#### Work instruction 1
In the text on fire and burning, which cathedral is named as burning in 2019?

#### Text
<<<<
Although fire and the process of burning have been highlighted, with positive connotations, using constructive ideas throughout the entirety of this article, lest we forget, relevant events, places, and spaces have been devoured by this transient physical element. This includes but is in no way limited to the tragedy caused by the Great Fire of London in 1666 and the day when we all halted at the sight of the Notre-Dame Cathedral of Paris being consumed in flames in 2019.
Events like these are what bring us back to reality and remind us that, no matter how we look at fire, if not controlled, we are exposed as vulnerable and powerless. Is there any consolation to this through an attempt of viewing the process of burning in a constructive stance? I think so.
The Notre-Dame Cathedral a day after the blaze. More photos can be found here. (Dan Kitwood/Getty Images)
Fire’s inherent nature to destroy everything within its reach only goes as far as the destruction of physicality. Yet I believe that, when seen through the lens of an observer, one might believe that burning brings an introspective realisation towards the idea of transformation.
Something which lends itself to this idea is a set of concepts I already discussed: Plato’s khôra, Deleuze’s simulacrum—some form of consciousness towards the idea of an interstitial domain between the void and existence that comes into play with watching a burning spectacle of flames which gives rise to new phenomena.
The act of burning can exist as a medium for finality, as described by Heidegger, and ambiguity, as described by Derrida. While the former entices us to realise the importance of eventually reaching denouement because we do exist in it, a sense of comfort can be gained through deeper understandings of the latter concept, which directly deals with an awareness of presence despite impermanence—a theme which quietly remains constant throughout our existence. This awareness is realised in our resolutions: in interstitial space, construction is attained through the very act of physical destruction.
>>>>
#### Work instruction 2
Gather every line of the records that contains the string "energije".

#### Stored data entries
<<<<
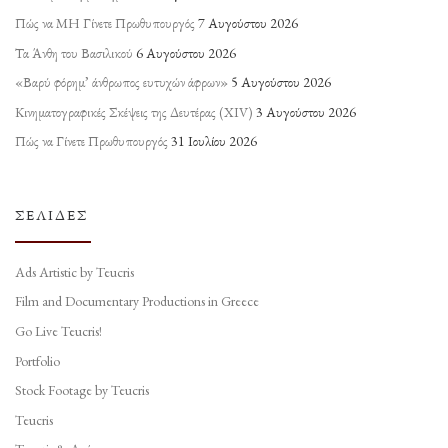
Πώς να ΜΗ Γίνετε Πρωθυπουργός
7 Αυγούστου 2026
Τα Άνθη του Βασιλικού
6 Αυγούστου 2026
«Βαρύ φόρημ’ άνθρωπος ευτυχών άφρων»
5 Αυγούστου 2026
Κινηματογραφικές Σκέψεις της Δευτέρας (ΧΙV)
3 Αυγούστου 2026
Πώς να Γίνετε Πρωθυπουργός
31 Ιουλίου 2026
ΣΕΛΊΔΕΣ
Ads Artistic by Teucris
Film and Documentary Productions in Greece
Go Live Teucris!
Portfolio
Stock Footage by Teucris
Teucris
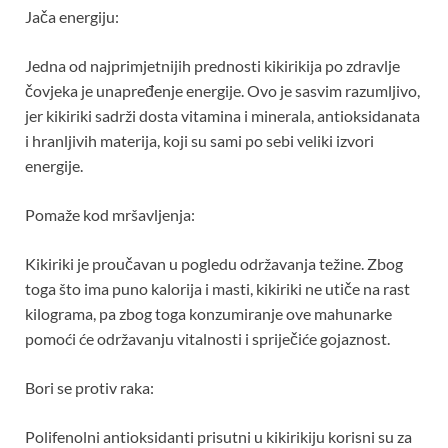
Jača energiju:
Jedna od najprimjetnijih prednosti kikirikija po zdravlje
čovjeka je unapređenje energije. Ovo je sasvim razumljivo,
jer kikiriki sadrži dosta vitamina i minerala, antioksidanata
i hranljivih materija, koji su sami po sebi veliki izvori
energije.
Pomaže kod mršavljenja:
Kikiriki je proučavan u pogledu održavanja težine. Zbog
toga što ima puno kalorija i masti, kikiriki ne utiče na rast
kilograma, pa zbog toga konzumiranje ove mahunarke
pomoći će održavanju vitalnosti i spriječiće gojaznost.
Bori se protiv raka:
Polifenolni antioksidanti prisutni u kikirikiju korisni su za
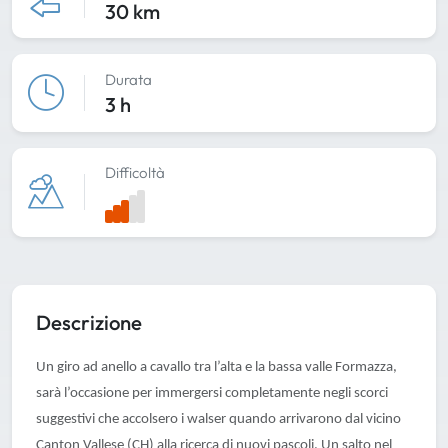
30 km
Durata
3 h
Difficoltà
Descrizione
Un giro ad anello a cavallo tra l’alta e la bassa valle Formazza,
sarà l’occasione per immergersi completamente negli scorci
suggestivi che accolsero i walser quando arrivarono dal vicino
Canton Vallese (CH) alla ricerca di nuovi pascoli. Un salto nel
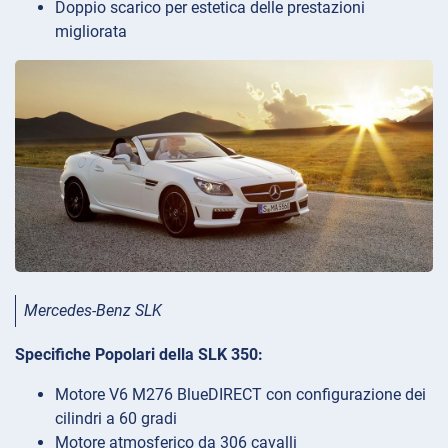
Doppio scarico per estetica delle prestazioni
migliorata
Mercedes-Benz SLK
Specifiche Popolari della SLK 350:
Motore V6 M276 BlueDIRECT con configurazione dei
cilindri a 60 gradi
Motore atmosferico da 306 cavalli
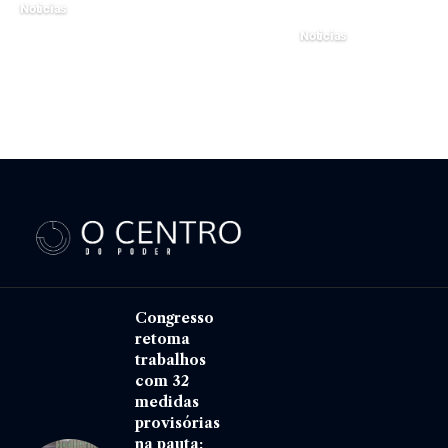
Noticias
19 de maio de 2025
Noticias
11 de outubro de 2024
Congresso
retoma
trabalhos
com 32
medidas
provisórias
na pauta:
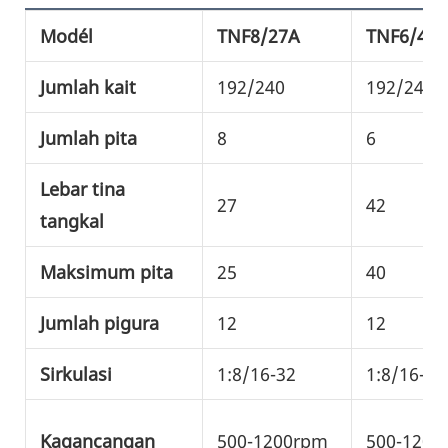
Modél
TNF8/27A
TNF6/42
Jumlah kait
192/240
192/240/
Jumlah pita
8
6
Lebar tina
27
42
tangkal
Maksimum pita
25
40
Jumlah pigura
12
12
Sirkulasi
1:8/16-32
1:8/16-32
Kagancangan
500-1200rpm
500-1200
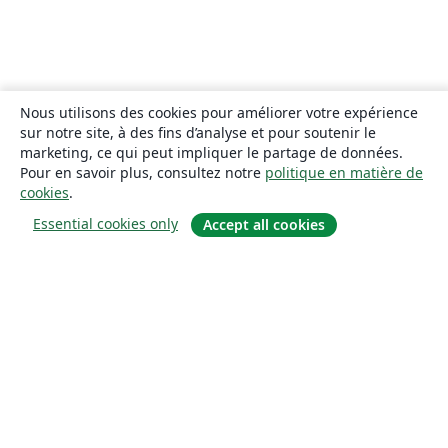
Nous utilisons des cookies pour améliorer votre expérience
sur notre site, à des fins d’analyse et pour soutenir le
marketing, ce qui peut impliquer le partage de données.
Pour en savoir plus, consultez notre
politique en matière de
cookies
.
Essential cookies only
Accept all cookies
À propos
À propos de nous
Carrières
Blog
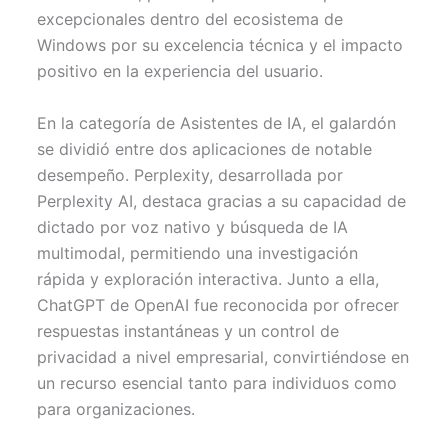
r
t
excepcionales dentro del ecosistema de
)
Windows por su excelencia técnica y el impacto
positivo en la experiencia del usuario.
En la categoría de Asistentes de IA, el galardón
se dividió entre dos aplicaciones de notable
desempeño. Perplexity, desarrollada por
Perplexity AI, destaca gracias a su capacidad de
dictado por voz nativo y búsqueda de IA
multimodal, permitiendo una investigación
rápida y exploración interactiva. Junto a ella,
ChatGPT de OpenAI fue reconocida por ofrecer
respuestas instantáneas y un control de
privacidad a nivel empresarial, convirtiéndose en
un recurso esencial tanto para individuos como
para organizaciones.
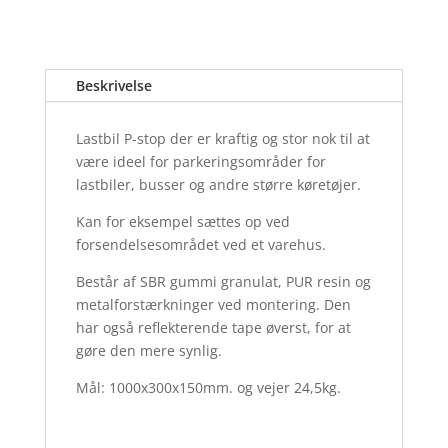
Beskrivelse
Lastbil P-stop der er kraftig og stor nok til at
være ideel for parkeringsområder for
lastbiler, busser og andre større køretøjer.
Kan for eksempel sættes op ved
forsendelsesområdet ved et varehus.
Består af SBR gummi granulat, PUR resin og
metalforstærkninger ved montering. Den
har også reflekterende tape øverst, for at
gøre den mere synlig.
Mål: 1000x300x150mm. og vejer 24,5kg.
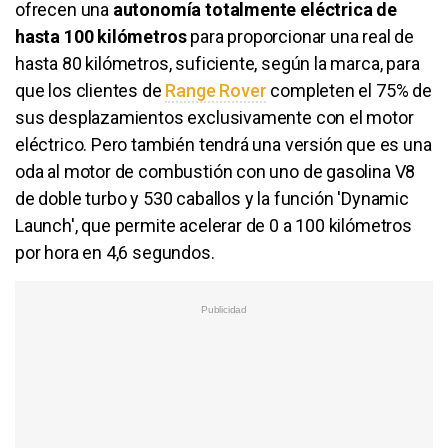
ofrecen una
autonomía totalmente eléctrica de
hasta 100 kilómetros
para proporcionar una real de
hasta 80 kilómetros, suficiente, según la marca, para
que los clientes de
Range Rover
completen el 75% de
sus desplazamientos exclusivamente con el motor
eléctrico. Pero también tendrá una versión que es una
oda al motor de combustión con uno de gasolina V8
de doble turbo y 530 caballos y la función 'Dynamic
Launch', que permite acelerar de 0 a 100 kilómetros
por hora en 4,6 segundos.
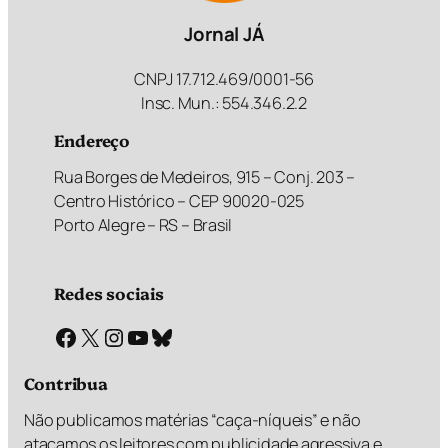
Jornal JÁ
CNPJ 17.712.469/0001-56
Insc. Mun.: 554.346.2.2
Endereço
Rua Borges de Medeiros, 915 – Conj. 203 –
Centro Histórico – CEP 90020-025
Porto Alegre – RS – Brasil
Redes sociais
Facebook
X
Instagram
Youtube
Bluesky
Contribua
Não publicamos matérias “caça-níqueis” e não
atacamos os leitores com publicidade agressiva e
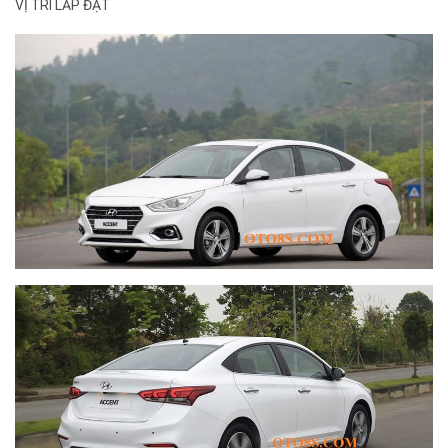
VỊ TRÍ LẮP ĐẶT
>>>>
#### Answer space 1
The Notre-Dame Cathedral of Paris.

#### Answer space 2
čovjeka je unapređenje energije. Ovo je sasvim razumljivo,
energije.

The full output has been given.